Were and still are, to be exact, Ith.

The inn that will serve as a place for political and religious discussion should have a moderator to watch over it, constantly. Can we really put this much strain on a single mod? These discussions go out of hand much too easily, thus would require a strong hand.


----------



## Ithrynluin (Feb 2, 2004)

Scatha said:


> Can we really put this much strain on a single mod?


The burden of 'patroling' such a place would not fall on any one moderator because quite a few of us are moderating these discussions as it is.

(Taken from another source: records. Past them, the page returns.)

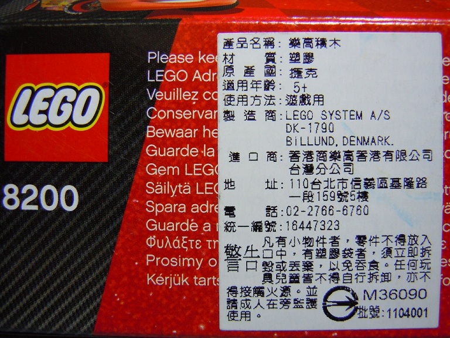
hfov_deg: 42.1
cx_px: 225
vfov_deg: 32.2
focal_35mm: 45
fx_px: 585
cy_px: 169
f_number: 3.8
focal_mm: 8.1
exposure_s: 1/30
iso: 200
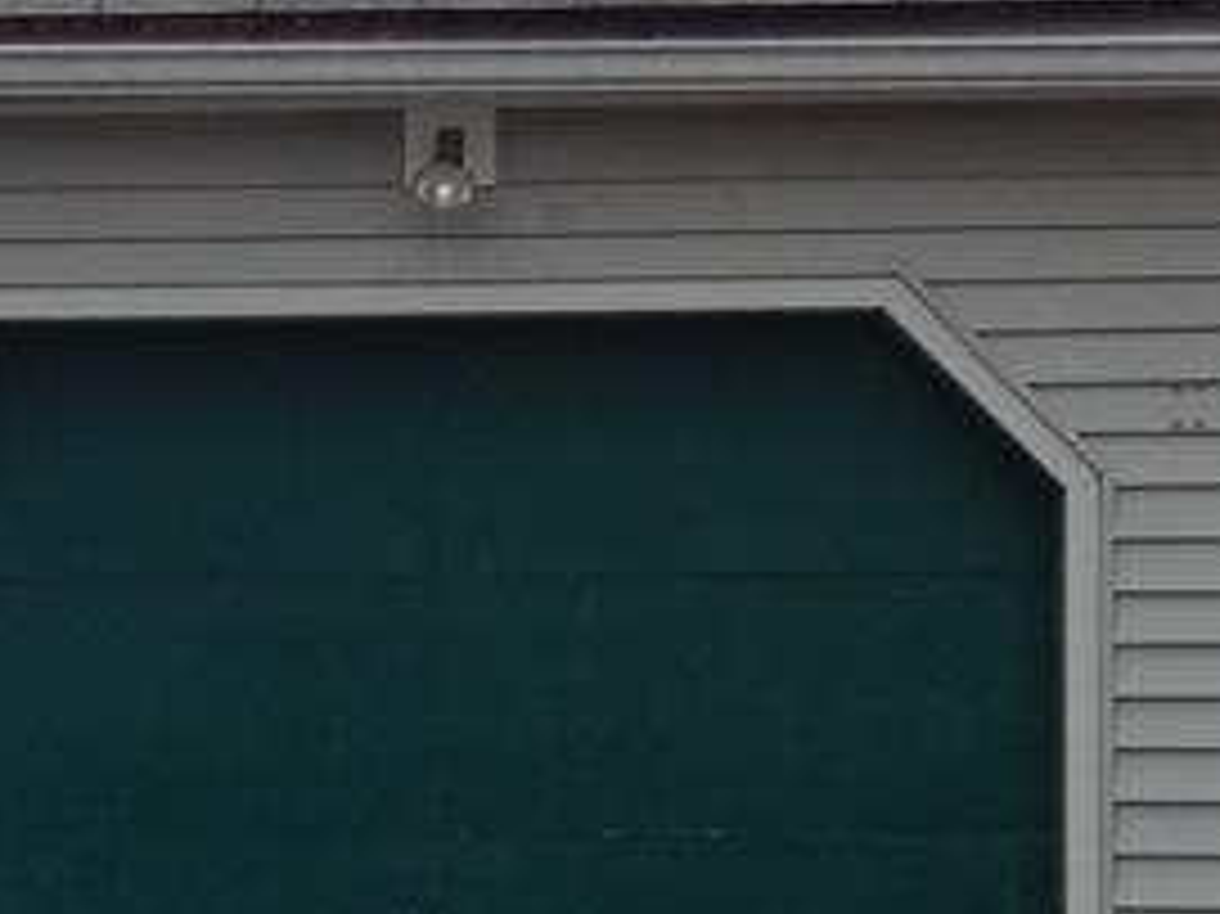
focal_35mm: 208
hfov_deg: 9.4
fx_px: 7327
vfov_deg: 7.1
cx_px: -81
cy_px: 716
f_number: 3.8
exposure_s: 1/500
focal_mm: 9.7
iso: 125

I wonder why we are even discussing this seeing how much turmoil these subjects caused the last time. Has WM changed his mind as of late?


----------



## Scatha (Feb 2, 2004)

Not that I know of.


----------



## Talierin (Feb 2, 2004)

Me either, it was actually just an idea he mentioned one night to me... for the record, I don't feel it's a good idea either, but then again S&B is starting to look like the p/r guilds all over again. I still think if people on here want to talk about stuff like that, someone should make their own board and then invite people from here over to it.


And Scatha, WM said that the main mod for it would be Cir, an idea I'm kinda iffy about because Cir is hardly ever on (at least that I notice)... we'd HAVE to have someone who's on just about every day for it to work, maybe even two mods.

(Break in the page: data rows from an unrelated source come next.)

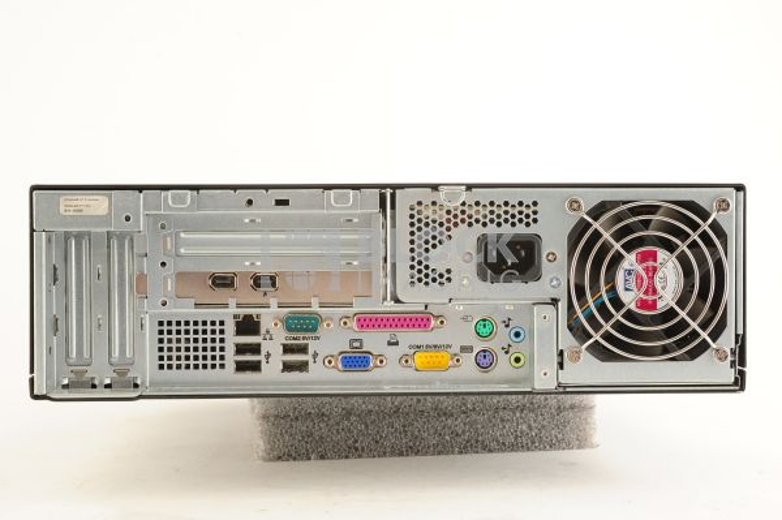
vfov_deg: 26.9
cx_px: 391
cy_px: 260
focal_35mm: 50
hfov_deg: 39.6
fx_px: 1085
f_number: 10
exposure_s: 1/160
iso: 1600
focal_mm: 50
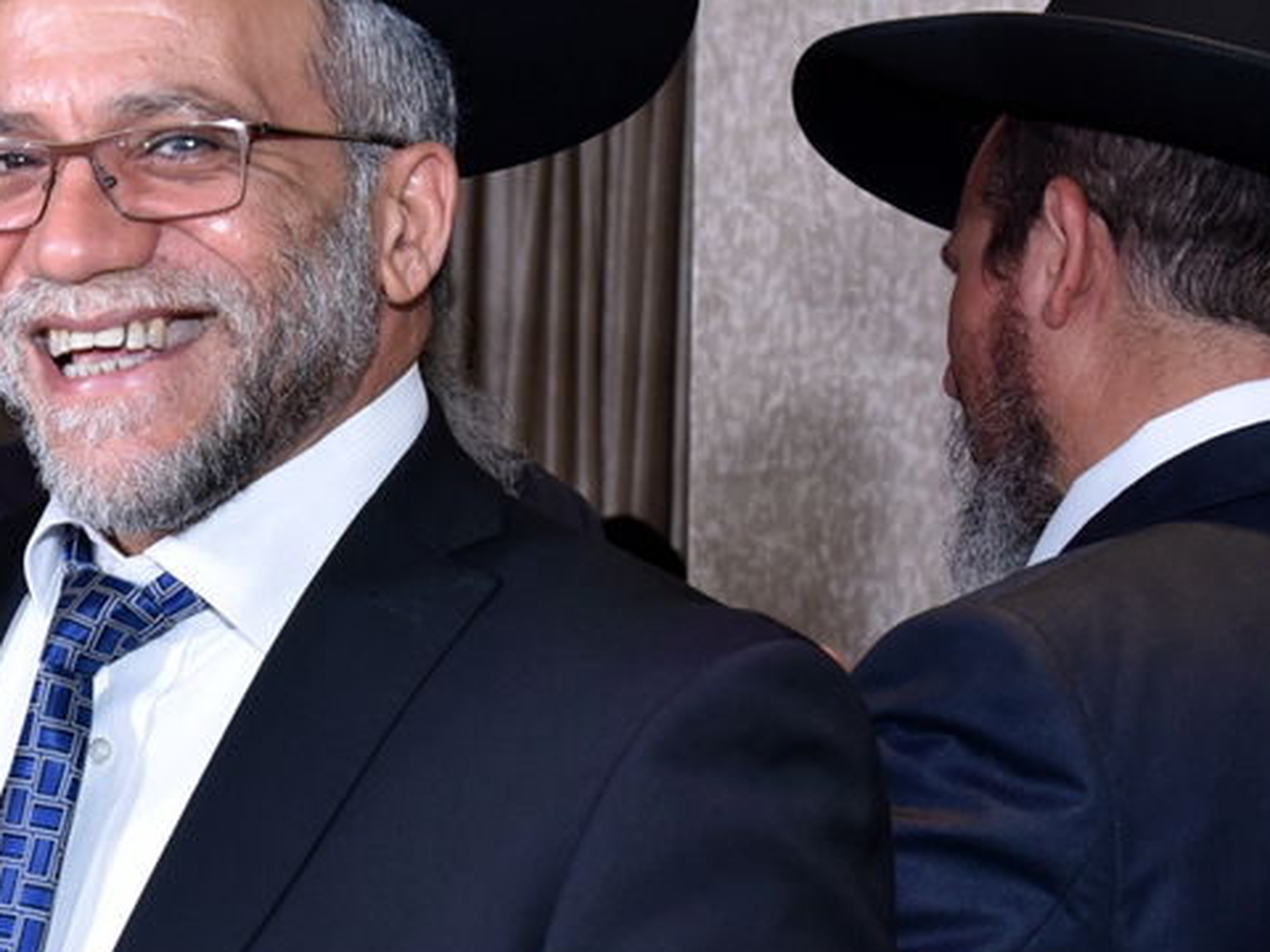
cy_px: 636
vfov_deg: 14.6
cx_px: -66
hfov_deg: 18.8
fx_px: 3706
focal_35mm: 101
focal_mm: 36
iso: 800
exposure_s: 1/160
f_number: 6.3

I dunno, I just have a bad feeling about the whole thing


----------



## Uminya (Feb 2, 2004)

Rest assured that, given the task, I will be on constantly to fulfill any role given to me, and *IF* I were to be made the watcher-over of this Poli-Religious (Philosophic) discussion place, I would monitor it with an iron fist, and a very painful cat-o-nine-tails.

I don't think the problem lies but with a select few, and those could be dealt with quite easily, provided a shovel full of warning points and a nasty PM from myself


----------



## Scatha (Feb 2, 2004)

Well, I could, but I am not a mod. 

But I share your thought, Tal. Either a mod that is there every day or two mods would be needed. Yet, I still think that neither topic should be discussed here.

Cat'o'nine tails, huh? Well Cir, you have but one 'tail', which happens not to be where a tail should be.


----------



## Bethelarien (Feb 3, 2004)

_If_ WM were to allow that Inn to be active, I would be willing to help to moderate it. I believe I keep a rather level head, and I try to behave myself. 

However, I was under the impression that WM did not want an actual organized whatchamacallit for the political/religious discussions. For those who are interested in such discussions, you may PM me.  I will refrain from openly advertising in this thread.


----------



## faila (Feb 4, 2004)

well if sometihng like a religious and political forum was start in one of those inns or elsewear couldnt it be just less modded? Ive noticed on many boards the less modded they are on certain topics like that the neater and cleaner the topics are actually talked about.... like dont intervene unless its a complete and utter attack on the person or language or something... just something ive picked up by going to alot of boards.
Edit: and to those who think neither topic should be discussed on this forum, I find that strange. To me this website is a place to talk with people who like tolkien but not always talking about tolkien...I've never seen a forum survive that had a topic and only that topic that was talked about. I love tolkien but his book are not endless, all the conversations that can be talked about tolkien will have been talked about eventually and many threads are repeats alread, oldies will move on unless they have something else to talk about....but i may be viewing this site all wrong, maybe its just meant for tolkien discussion about tolkien not for tolkien fan to discuss anything, if its for the first i probobly shouldnt be here.


----------



## Sarah (Feb 5, 2004)

I would be fully ready and willing to offer my assitance or moderation for any inn that does not have an innkeeper.


----------



## Meselyn (Feb 6, 2004)

You guys decide the inns fate. I'll leave you mods to deal with it. I didn't know you had to be a mod to run it.


----------